CNBC also reported that the SEC has ramped up its enforcement of the crypto industry, bearing down on companies and projects that the regulator alleges were hawking unregistered securities. Reports first surfaced of an SEC probe into Coinbase in mid-2022.

Coinbase posted some information on its website. Here is from the TL:DR (too long, didn’t read) section:

“Today, the SEC gave Coinbase a “Wells notice” regarding an undefined portion of our listed digital assets, our staking service Coinbase Earn, Coinbase Prime, and Coinbase Wallet after a cursory investigation. We are prepared for this disappointing development. We are confident in the legality of our assets and services, and if needed, we welcome a legal process to provide the clarity we have been advocating for and to demonstrate that the SEC simply has not been fair or reasonable when it comes to its engagement on digital assets. Rest assured, Coinbase products and services continue to operate as usual – today’s news does not require any changes to our current products or services.”

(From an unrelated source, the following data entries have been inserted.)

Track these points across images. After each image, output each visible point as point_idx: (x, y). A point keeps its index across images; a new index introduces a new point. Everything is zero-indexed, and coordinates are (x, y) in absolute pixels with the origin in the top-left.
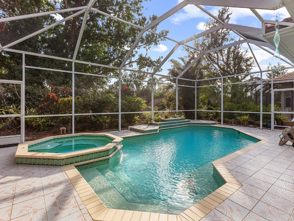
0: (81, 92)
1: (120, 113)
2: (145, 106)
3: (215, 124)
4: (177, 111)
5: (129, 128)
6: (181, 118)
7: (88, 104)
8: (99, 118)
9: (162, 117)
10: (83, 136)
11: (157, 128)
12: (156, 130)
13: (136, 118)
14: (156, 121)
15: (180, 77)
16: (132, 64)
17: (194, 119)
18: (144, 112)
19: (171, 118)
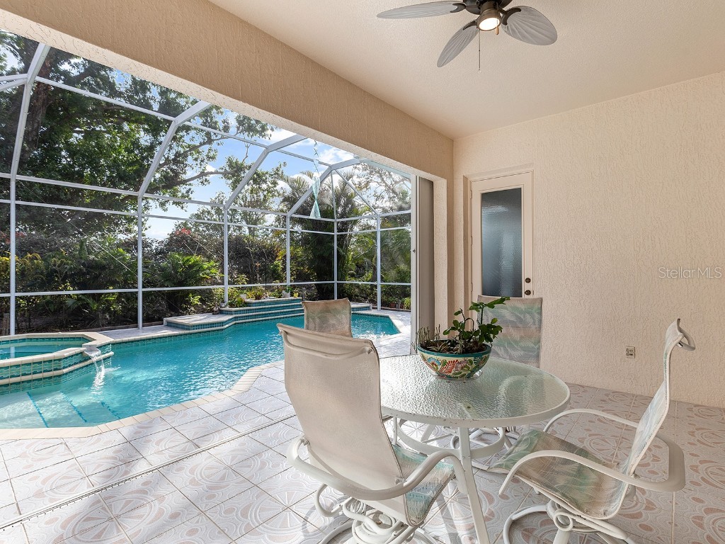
0: (56, 244)
1: (140, 290)
3: (367, 308)
4: (288, 282)
5: (164, 321)
6: (292, 298)
7: (56, 272)
8: (90, 301)
10: (31, 339)
13: (196, 300)
16: (207, 178)
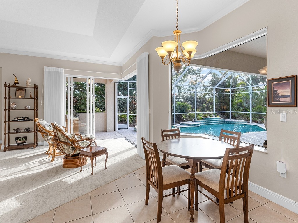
1: (174, 113)
2: (190, 109)
3: (246, 122)
4: (214, 112)
5: (180, 123)
6: (217, 117)
9: (203, 116)
11: (199, 123)
12: (199, 125)
13: (184, 117)
14: (198, 119)
15: (217, 86)
17: (229, 118)
18: (189, 113)
19: (209, 117)
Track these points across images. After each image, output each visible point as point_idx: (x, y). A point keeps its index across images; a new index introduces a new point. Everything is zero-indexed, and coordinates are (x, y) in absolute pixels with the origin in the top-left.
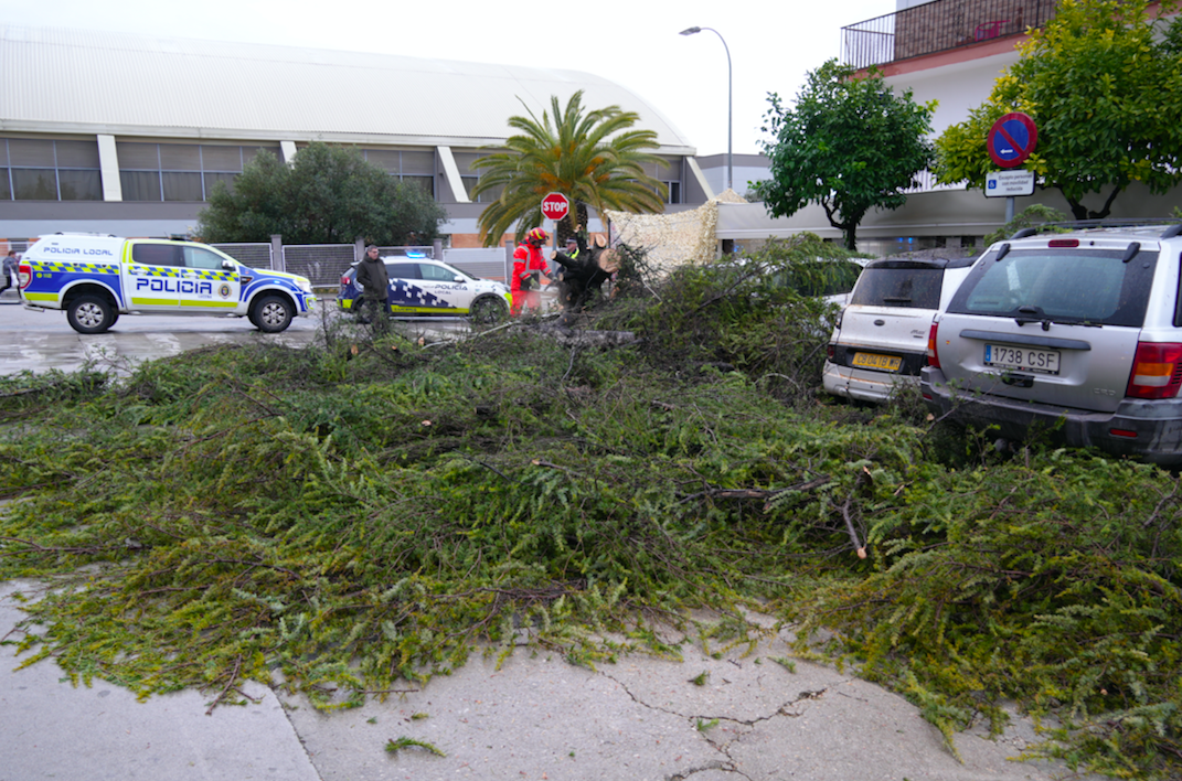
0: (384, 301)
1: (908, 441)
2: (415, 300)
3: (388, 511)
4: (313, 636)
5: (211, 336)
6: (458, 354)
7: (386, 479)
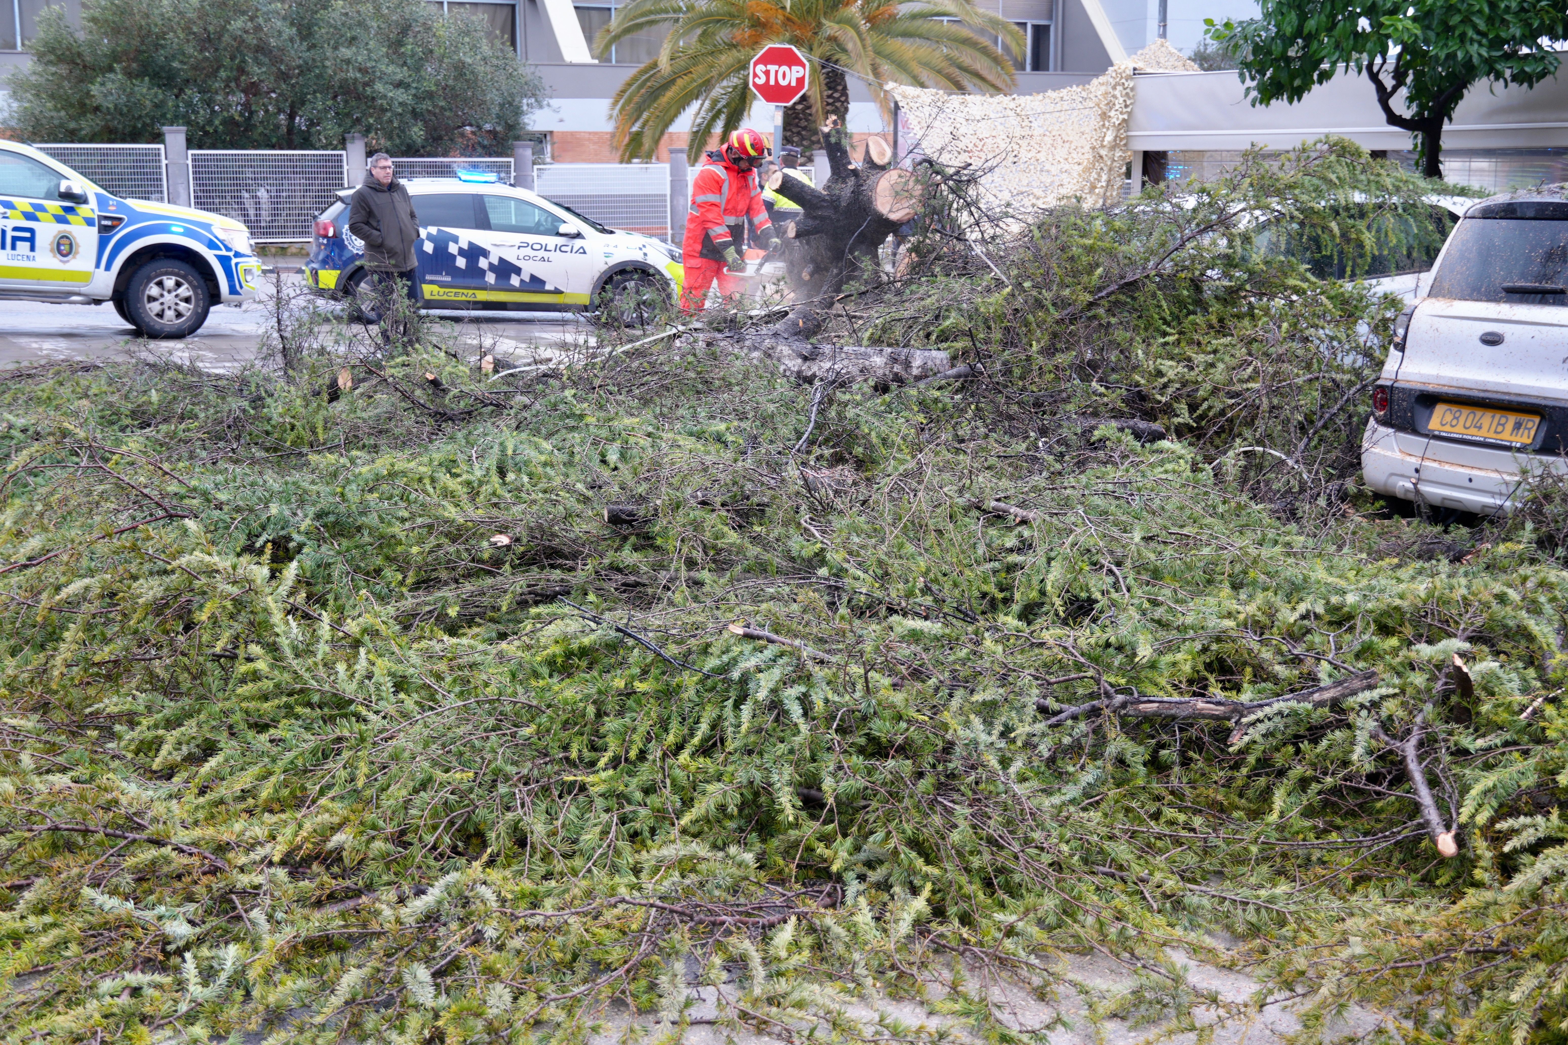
0: (408, 275)
1: (1553, 600)
2: (474, 273)
3: (418, 727)
4: (256, 993)
5: (34, 344)
6: (569, 393)
7: (415, 659)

The Wall Street Journal reported that the Securities and Exchange Commission has told Coinbase Global Inc. that it plans to take enforcement action against the company, escalating its crackdown on digital-currency firms by targeting the biggest U.S. crypto exchange, Coinbase said Wednesday.

According to the Wall Street Journal, Coinbase said it received a letter from the SEC known as a Wells notice, in which regulators say they believe companies or individuals violated investor-protection laws. The notices aren’t final because the agency’s commissioners must authorize any lawsuits or enforcement settlements.

By warning Coinbase about a potential lawsuit, The Wall Street Journal reported, the SEC is setting its sights on one of the biggest names in crypto, a publicly traded company that has helped bring tens of millions of customers into the digital-currency markets since it was founded 2012.

A lawsuit would represent SEC Chair Gary Gensler’s biggest step to assert his agency’s jurisdiction over crypto. If Coinbase prevailed in a lawsuit, it would embolden the crypto industry’s claims that Mr. Gensler has overreached and that virtual currencies shouldn’t be subject to U.S. securities laws.

TechCrunch reported that in response to receiving a Wells notice from the FTC, Coinbase’s CEO Brian Armstrong struck a confident posture, tweeting that his company is “right on the law, confident in the facts, and welcome the opportunity for Coinbase (and by extension the broader crypto community) to get before a court.”

In a separate tweet, Armstrong wrote: “Two years ago the SEC reviewed our business in detail and approved Coinbase to go public. Our S1 clearly explained our asset listing process and included 57 references to staking. Coinbase runs a rigorous asset review process and has rejected more than 90% of assets that have applied to be listed on the platform.”

It is unclear to me exactly how this particular situation will end up. I suppose there will eventually be an announcement if something changes.